Ihr Besuch wurde aus Sicherheitsgründen geheim gehalten: Außenministerin Annalena Baerbock hat das ostukrainische Charkiw besucht, wie Aufnahmen zeigen.
Außenministerin Annalena Baerbock hat als erstes deutsches Kabinettsmitglied seit Beginn des russischen Angriffskriegs die Ostukraine besucht. Die Grünen-Politikerin machte sich am Dienstag in der lange umkämpften Stadt Charkiw ein Bild von der Situation der Menschen dort. “Charkiw – belagert, zerschossen, befreit”, sagte Baerbock bei ihrer Ankunft. “Diese Stadt ist Sinnbild für den absoluten Irrsinn des russischen Angriffskriegs in der Ukraine.”
Baerbock wurde bei dem aus Sicherheitsgründen zunächst geheim gehaltenen Besuch vom ukrainischen Außenminister Dmytro Kuleba und dem ukrainischen Botschafter in Deutschland, Oleksii Makeiev, begleitet. Sie ist als erstes deutsches Kabinettsmitglied seit Beginn des russischen Angriffskriegs in die Ostukraine und das lange umkämpfte Charkiw gereist. Die nur gut 20 Kilometer von der Grenze zu Russland entfernte Millionenstadt war auch in jüngster Zeit russischen Angriffen ausgesetzt.
Baerbock in der Nacht mit Sonderzug unterwegs
Weil der Luftraum über der Ukraine nach wie vor gesperrt ist, fuhr Baerbock in der Nacht im Sonderzug von Polen aus zunächst in die Hauptstadt Kiew. Von dort aus nahm sie zusammen mit Kuleba und ihrer Delegation am Morgen um kurz nach 7.00 Uhr Ortszeit den regulären Intercity Express 722 nach Charkiw. Auf der Strecke verkehren moderne koreanische Züge, die von der Ukraine für die Fußball-Europameisterschaft 2012 angeschafft worden waren.
Baerbock besichtigte nach der Begrüßung durch Gouverneur Oleh Synjehubow und Bürgermeister Ihor Terechow am Bahnhof in Charkiw zunächst ein zerstörtes Umspannwerk. 15 Mal sei dieses schon angegriffen worden, erzählte ein Mitarbeiter. Die Infrastruktur für die Energieversorgung ist Hauptziel der seit Monaten laufenden russischen Raketenangriffe.

::::::::

AUFGABE 1: Geben Sie den Absatz des Übungstexts, der mit „Weil der Luftraum“ beginnt, als kurze Liste wieder, und behalten Sie dabei seine wichtigsten Fakten bei.
AUFGABE 2: Schreiben Sie aus dem Übungstext alles von „Baerbock wurde bei“ bis hinunter zu „russischen Angriffen ausgesetzt.“ wortgetreu ab.

(Gespeicherte Daten)

::::::::

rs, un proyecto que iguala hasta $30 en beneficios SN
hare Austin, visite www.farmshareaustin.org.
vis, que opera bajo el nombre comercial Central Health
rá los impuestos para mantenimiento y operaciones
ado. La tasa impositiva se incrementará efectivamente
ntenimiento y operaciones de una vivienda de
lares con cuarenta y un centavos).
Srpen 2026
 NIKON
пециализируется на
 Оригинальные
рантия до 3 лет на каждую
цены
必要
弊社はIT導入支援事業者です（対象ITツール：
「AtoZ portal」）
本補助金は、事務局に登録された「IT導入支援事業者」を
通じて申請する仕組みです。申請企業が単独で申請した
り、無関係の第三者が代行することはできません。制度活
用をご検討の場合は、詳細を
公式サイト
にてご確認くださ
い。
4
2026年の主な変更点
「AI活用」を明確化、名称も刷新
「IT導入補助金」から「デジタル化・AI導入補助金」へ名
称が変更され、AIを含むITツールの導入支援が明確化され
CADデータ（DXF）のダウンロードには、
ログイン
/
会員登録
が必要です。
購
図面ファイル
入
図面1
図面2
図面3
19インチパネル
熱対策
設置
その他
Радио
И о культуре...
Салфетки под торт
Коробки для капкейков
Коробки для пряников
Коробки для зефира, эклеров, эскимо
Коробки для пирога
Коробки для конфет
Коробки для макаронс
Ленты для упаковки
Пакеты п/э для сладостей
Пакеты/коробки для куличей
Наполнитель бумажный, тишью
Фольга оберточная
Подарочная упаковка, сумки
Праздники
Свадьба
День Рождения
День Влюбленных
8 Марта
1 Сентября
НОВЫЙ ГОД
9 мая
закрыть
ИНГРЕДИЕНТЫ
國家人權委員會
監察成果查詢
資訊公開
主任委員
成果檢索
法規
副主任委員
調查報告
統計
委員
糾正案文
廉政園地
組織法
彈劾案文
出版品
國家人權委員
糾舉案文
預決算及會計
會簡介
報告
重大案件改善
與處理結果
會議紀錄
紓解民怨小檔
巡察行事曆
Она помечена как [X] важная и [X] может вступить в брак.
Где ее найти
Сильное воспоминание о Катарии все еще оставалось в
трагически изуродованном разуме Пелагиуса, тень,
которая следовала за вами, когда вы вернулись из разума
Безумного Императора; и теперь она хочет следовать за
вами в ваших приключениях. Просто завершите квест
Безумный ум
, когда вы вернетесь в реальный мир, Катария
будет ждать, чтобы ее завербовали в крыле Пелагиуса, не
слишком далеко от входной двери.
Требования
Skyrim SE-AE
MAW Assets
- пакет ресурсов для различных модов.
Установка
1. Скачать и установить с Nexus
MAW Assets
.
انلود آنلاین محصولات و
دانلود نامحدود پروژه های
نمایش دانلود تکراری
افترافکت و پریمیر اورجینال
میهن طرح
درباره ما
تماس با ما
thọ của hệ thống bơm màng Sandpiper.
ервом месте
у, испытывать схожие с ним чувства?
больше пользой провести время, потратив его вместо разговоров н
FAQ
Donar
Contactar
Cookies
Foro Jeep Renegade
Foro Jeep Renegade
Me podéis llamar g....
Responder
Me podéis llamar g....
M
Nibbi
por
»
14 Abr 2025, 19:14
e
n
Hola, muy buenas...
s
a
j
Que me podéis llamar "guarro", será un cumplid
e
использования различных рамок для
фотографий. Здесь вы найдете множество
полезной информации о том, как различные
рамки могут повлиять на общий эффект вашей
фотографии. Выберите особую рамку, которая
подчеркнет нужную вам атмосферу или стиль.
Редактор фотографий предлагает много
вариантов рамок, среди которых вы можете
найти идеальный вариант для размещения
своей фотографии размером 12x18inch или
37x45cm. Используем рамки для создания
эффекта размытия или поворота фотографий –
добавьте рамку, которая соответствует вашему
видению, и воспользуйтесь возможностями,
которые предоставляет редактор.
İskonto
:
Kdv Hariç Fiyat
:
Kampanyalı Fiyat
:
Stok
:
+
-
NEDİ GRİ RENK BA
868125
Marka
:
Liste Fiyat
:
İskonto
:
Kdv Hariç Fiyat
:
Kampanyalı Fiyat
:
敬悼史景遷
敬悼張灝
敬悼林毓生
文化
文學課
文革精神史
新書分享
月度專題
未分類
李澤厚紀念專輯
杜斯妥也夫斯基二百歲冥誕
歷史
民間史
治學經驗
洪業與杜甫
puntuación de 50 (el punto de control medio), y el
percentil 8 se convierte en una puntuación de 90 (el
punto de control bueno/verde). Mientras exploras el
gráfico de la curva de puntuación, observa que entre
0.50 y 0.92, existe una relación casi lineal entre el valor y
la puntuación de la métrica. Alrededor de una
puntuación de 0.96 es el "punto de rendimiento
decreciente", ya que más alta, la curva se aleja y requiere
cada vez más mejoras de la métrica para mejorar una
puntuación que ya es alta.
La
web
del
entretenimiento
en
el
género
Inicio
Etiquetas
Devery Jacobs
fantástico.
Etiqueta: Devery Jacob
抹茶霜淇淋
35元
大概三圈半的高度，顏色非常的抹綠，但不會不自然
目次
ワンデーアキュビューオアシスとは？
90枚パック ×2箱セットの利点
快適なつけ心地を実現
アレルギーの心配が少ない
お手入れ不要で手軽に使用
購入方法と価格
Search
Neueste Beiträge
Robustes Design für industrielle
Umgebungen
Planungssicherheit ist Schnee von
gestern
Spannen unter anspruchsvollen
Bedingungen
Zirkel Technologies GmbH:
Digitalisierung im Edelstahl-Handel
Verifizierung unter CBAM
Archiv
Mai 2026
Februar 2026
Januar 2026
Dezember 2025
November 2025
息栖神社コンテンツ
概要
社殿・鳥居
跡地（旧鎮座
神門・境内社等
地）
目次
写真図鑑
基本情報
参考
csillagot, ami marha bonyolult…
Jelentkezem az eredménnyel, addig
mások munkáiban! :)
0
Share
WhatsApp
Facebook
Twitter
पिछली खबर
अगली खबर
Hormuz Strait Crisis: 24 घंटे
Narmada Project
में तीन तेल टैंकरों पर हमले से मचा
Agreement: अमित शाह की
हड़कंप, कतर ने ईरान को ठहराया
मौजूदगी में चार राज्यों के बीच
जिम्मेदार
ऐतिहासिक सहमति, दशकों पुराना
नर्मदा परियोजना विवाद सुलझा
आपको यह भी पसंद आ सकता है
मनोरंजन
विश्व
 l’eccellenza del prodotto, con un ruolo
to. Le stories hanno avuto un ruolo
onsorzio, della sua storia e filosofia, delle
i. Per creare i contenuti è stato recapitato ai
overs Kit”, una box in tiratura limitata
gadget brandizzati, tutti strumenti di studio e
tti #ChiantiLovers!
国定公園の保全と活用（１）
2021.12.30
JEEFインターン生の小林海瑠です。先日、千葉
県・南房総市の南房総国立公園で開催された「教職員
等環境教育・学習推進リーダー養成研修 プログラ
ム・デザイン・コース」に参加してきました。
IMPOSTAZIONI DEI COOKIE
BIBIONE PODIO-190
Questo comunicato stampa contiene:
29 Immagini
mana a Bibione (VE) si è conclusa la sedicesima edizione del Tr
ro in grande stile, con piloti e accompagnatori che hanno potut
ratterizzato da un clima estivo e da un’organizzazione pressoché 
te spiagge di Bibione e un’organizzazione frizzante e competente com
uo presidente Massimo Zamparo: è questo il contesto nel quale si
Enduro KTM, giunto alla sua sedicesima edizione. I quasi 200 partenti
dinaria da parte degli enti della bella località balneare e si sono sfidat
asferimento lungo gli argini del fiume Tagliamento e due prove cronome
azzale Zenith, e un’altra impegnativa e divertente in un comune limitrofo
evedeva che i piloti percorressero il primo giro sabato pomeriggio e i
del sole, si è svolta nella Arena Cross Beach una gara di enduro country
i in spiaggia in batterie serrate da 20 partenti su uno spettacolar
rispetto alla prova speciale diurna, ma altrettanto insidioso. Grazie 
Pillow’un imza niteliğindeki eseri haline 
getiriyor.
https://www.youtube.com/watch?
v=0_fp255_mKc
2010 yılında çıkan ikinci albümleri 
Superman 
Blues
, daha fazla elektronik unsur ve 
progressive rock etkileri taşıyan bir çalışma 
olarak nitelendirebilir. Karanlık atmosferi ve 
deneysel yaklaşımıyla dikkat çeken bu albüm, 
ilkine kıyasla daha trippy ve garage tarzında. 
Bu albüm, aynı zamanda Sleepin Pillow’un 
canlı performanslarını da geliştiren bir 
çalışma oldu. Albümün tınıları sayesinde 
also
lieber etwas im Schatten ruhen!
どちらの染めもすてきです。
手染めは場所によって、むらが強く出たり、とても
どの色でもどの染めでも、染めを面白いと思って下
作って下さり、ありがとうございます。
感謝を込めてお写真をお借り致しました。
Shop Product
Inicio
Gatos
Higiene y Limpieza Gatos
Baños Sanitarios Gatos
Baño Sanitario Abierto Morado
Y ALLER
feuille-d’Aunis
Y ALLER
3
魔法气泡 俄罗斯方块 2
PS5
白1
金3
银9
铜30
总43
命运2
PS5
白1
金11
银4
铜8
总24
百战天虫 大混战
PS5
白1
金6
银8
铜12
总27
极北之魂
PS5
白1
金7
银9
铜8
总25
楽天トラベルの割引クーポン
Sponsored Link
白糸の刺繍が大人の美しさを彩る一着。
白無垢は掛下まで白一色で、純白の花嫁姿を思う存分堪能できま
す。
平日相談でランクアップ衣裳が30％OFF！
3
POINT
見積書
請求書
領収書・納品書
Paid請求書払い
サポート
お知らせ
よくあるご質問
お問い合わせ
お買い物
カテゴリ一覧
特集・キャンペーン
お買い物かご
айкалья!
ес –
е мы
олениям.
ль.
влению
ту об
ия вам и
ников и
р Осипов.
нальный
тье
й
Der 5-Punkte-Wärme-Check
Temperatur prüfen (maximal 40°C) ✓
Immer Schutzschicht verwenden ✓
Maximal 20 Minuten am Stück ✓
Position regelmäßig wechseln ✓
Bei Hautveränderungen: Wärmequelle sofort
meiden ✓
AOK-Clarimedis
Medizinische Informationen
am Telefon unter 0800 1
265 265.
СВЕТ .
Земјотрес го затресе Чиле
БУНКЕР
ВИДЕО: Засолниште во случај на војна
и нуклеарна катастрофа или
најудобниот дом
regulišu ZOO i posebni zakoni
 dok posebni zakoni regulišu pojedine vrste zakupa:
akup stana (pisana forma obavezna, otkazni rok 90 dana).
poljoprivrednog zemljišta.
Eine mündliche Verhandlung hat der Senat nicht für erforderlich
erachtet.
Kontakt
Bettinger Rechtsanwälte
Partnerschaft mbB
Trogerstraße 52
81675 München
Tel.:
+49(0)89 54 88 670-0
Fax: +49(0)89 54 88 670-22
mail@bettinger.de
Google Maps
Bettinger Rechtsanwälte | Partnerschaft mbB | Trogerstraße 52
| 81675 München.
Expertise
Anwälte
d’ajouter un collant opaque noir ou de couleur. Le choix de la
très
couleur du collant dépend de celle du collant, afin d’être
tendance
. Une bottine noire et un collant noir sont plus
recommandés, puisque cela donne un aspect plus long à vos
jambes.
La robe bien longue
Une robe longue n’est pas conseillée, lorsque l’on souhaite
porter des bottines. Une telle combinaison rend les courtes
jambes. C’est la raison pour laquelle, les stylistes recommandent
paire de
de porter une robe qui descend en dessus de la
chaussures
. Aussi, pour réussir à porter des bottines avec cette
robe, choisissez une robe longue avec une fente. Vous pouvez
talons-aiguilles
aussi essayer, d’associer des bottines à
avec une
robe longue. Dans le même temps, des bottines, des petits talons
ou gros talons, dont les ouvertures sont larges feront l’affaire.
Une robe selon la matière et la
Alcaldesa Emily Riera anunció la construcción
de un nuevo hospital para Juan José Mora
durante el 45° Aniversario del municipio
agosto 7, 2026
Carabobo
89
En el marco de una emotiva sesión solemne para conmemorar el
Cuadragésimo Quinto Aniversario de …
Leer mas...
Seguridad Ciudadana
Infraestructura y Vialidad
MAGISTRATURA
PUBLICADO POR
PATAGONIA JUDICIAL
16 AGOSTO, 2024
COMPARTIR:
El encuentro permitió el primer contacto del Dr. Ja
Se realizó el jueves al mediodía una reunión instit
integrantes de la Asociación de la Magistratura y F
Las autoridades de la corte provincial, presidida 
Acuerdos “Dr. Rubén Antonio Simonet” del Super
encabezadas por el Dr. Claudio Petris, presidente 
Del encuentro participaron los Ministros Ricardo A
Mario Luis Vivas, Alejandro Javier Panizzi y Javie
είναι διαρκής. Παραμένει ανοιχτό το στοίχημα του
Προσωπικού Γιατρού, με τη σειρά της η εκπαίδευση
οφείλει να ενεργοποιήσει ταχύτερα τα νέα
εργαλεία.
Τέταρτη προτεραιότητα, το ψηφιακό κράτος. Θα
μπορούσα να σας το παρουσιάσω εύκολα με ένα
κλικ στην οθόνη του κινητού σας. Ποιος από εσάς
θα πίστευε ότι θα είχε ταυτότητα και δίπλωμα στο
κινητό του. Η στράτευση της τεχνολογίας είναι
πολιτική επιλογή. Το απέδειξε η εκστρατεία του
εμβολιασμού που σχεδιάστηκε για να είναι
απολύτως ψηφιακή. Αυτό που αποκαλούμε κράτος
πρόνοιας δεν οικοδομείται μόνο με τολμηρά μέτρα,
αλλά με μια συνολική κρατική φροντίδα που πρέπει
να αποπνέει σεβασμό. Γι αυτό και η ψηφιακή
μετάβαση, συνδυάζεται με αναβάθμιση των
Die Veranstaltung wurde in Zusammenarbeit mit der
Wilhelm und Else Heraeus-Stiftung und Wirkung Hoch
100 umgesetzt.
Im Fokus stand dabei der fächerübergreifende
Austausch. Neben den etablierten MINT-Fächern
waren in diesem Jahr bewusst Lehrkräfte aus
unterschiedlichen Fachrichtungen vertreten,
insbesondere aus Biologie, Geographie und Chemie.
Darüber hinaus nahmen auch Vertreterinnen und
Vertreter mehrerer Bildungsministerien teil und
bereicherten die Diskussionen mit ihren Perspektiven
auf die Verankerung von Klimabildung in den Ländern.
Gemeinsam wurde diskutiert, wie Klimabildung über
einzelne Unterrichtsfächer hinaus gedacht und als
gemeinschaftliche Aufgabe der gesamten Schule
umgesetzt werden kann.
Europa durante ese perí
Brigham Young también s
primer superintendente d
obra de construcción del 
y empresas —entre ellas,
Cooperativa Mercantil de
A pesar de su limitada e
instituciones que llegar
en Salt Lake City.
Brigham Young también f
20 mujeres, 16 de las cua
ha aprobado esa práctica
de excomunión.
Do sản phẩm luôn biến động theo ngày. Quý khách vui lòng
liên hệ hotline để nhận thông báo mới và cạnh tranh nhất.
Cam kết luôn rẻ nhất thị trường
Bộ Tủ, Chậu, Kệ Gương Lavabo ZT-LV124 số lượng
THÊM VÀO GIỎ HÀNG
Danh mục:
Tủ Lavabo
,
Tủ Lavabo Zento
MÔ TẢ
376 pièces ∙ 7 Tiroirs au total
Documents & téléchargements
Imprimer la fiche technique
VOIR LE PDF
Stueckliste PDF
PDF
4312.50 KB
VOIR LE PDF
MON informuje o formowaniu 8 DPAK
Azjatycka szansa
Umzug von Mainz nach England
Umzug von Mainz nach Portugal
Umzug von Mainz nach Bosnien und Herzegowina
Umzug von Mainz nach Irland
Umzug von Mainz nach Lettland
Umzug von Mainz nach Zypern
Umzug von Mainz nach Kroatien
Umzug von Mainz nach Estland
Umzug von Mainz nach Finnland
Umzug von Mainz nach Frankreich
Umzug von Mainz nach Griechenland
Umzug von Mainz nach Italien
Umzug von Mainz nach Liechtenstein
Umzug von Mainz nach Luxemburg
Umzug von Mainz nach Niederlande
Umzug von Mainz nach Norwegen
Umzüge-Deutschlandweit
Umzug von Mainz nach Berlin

::::::::

LÖSUNG 1:
- Weil der Luftraum über der Ukraine gesperrt ist, fuhr Baerbock nachts im Sonderzug von Polen aus zunächst nach Kiew.
- Am Morgen kurz nach 7.00 Uhr Ortszeit nahm sie mit Kuleba und ihrer Delegation den regulären Intercity Express 722 nach Charkiw.
- Auf der Strecke fahren moderne koreanische Züge, die die Ukraine für die Fußball-Europameisterschaft 2012 angeschafft hatte.

LÖSUNG 2:
Baerbock wurde bei dem aus Sicherheitsgründen zunächst geheim gehaltenen Besuch vom ukrainischen Außenminister Dmytro Kuleba und dem ukrainischen Botschafter in Deutschland, Oleksii Makeiev, begleitet. Sie ist als erstes deutsches Kabinettsmitglied seit Beginn des russischen Angriffskriegs in die Ostukraine und das lange umkämpfte Charkiw gereist. Die nur gut 20 Kilometer von der Grenze zu Russland entfernte Millionenstadt war auch in jüngster Zeit russischen Angriffen ausgesetzt.